MyNameIsVince wrote:The number one reason I'm interested in the Powerpak, honestly, is that red cartridge shell. It looks so cool. Hell, all of those shells at Retrozone are cool. I just wish the guy behind it did more SNES stuff though. Shame there's little of it there now.
Yeah, I didn't wanna go into more details, since I'm doing a write up and all, but props go to him for the shell. I don't really like or hate the way it looks, but it's made especially for the flash cart. Where as other flash carts have to rob the shell from a real game. Although, he does rob DSP-1 chips for his flash cart, so there's that.
It is a shame he doesn't do more SNES stuff. He has said that he's not really interested in the SNES, and the NES is his real interest.
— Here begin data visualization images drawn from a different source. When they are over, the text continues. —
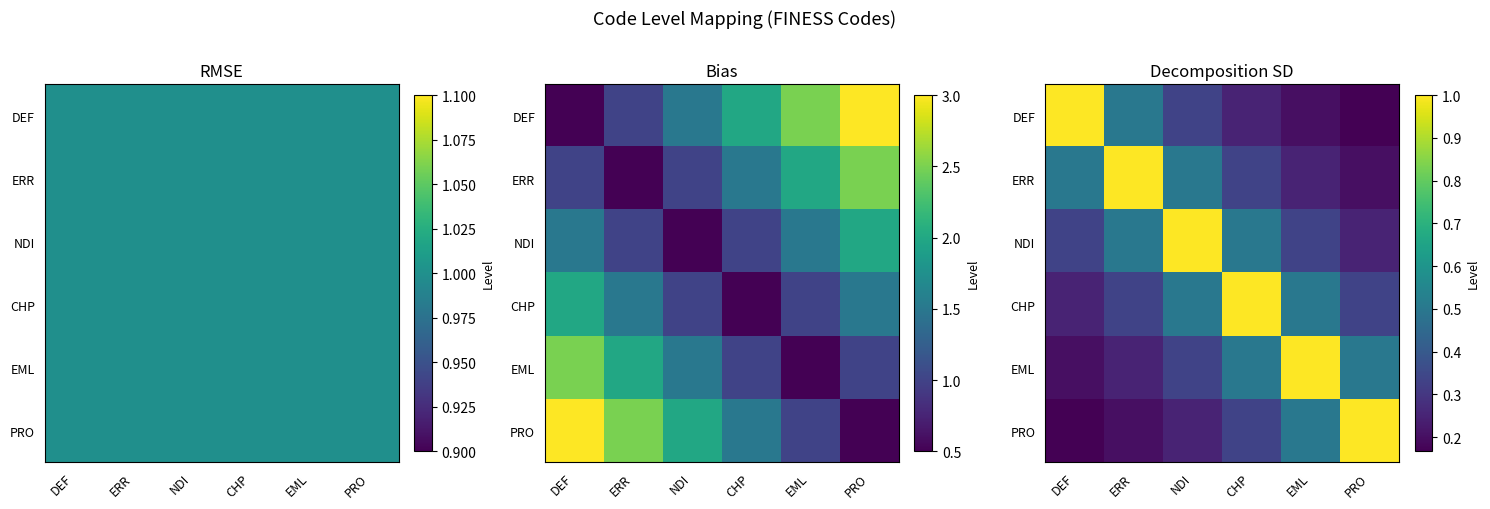

Is it true that EML equals 0.2 at ERR?

True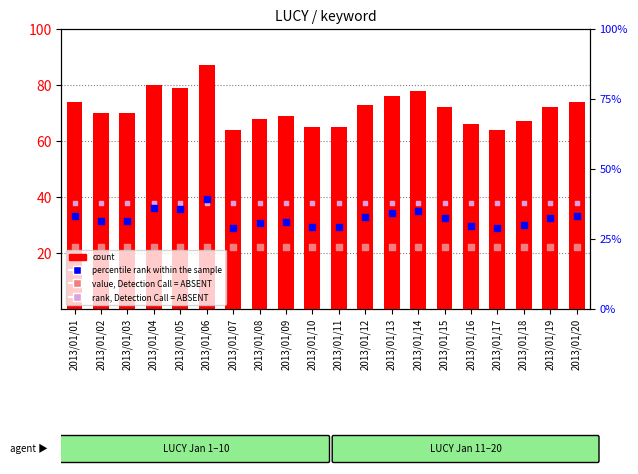

Which series has the widest spread of Y values?

count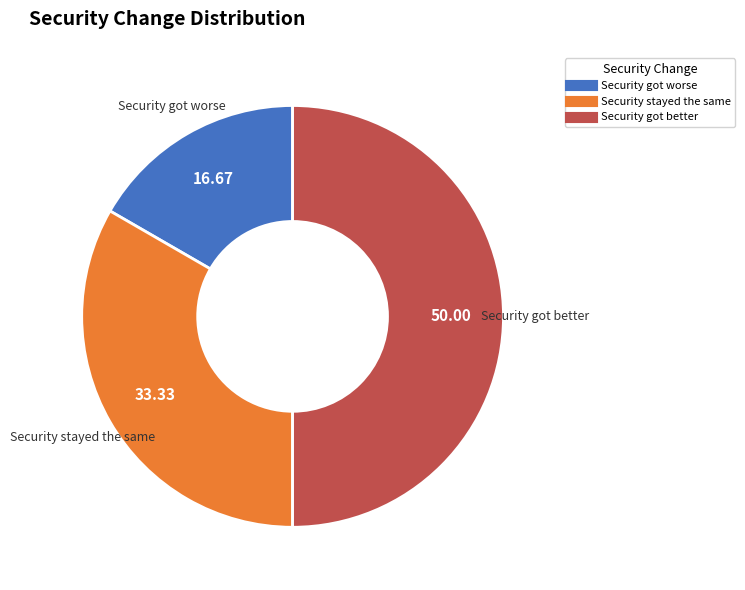

Which has a higher value, Security stayed the same or Security got better?

Security got better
It was nice to see his Star Ocean repro, made from all new parts, where as other "repros" have to use donor carts. From what I gather tho, it didn't sell well so he stopped carrying it. Shame.
Gunstar Green wrote:It's 48 megabits not megabytes.
That makes Star Ocean 6 megabytes. Still bigger than some N64 games that were only 4 megabytes (the same as Chrono Trigger) but much smaller than stuff like Ocarina of Time which was 32 megabytes. For a quick comparison with a launch title, Super Mario 64 was 8 megabytes or 64 megabits.
Star Ocean also came out a month after the N64 so while impressive for the Super Famicom, and indeed the largest commercially released cartridge on the Super Famicom along with Tales of Phantasia, it wasn't insanely huge for its time.
Yeah, 1MB (megabyte) = 8Mb (megabits).
The official ROM for Star Ocean was 48Mb, but it's graphics were compressed. The cart used the S-DD1 chip, which is a decompressor. Uncompressed, the ROM becomes 96Mb (12MB) which, yeah, is large for a SNES game.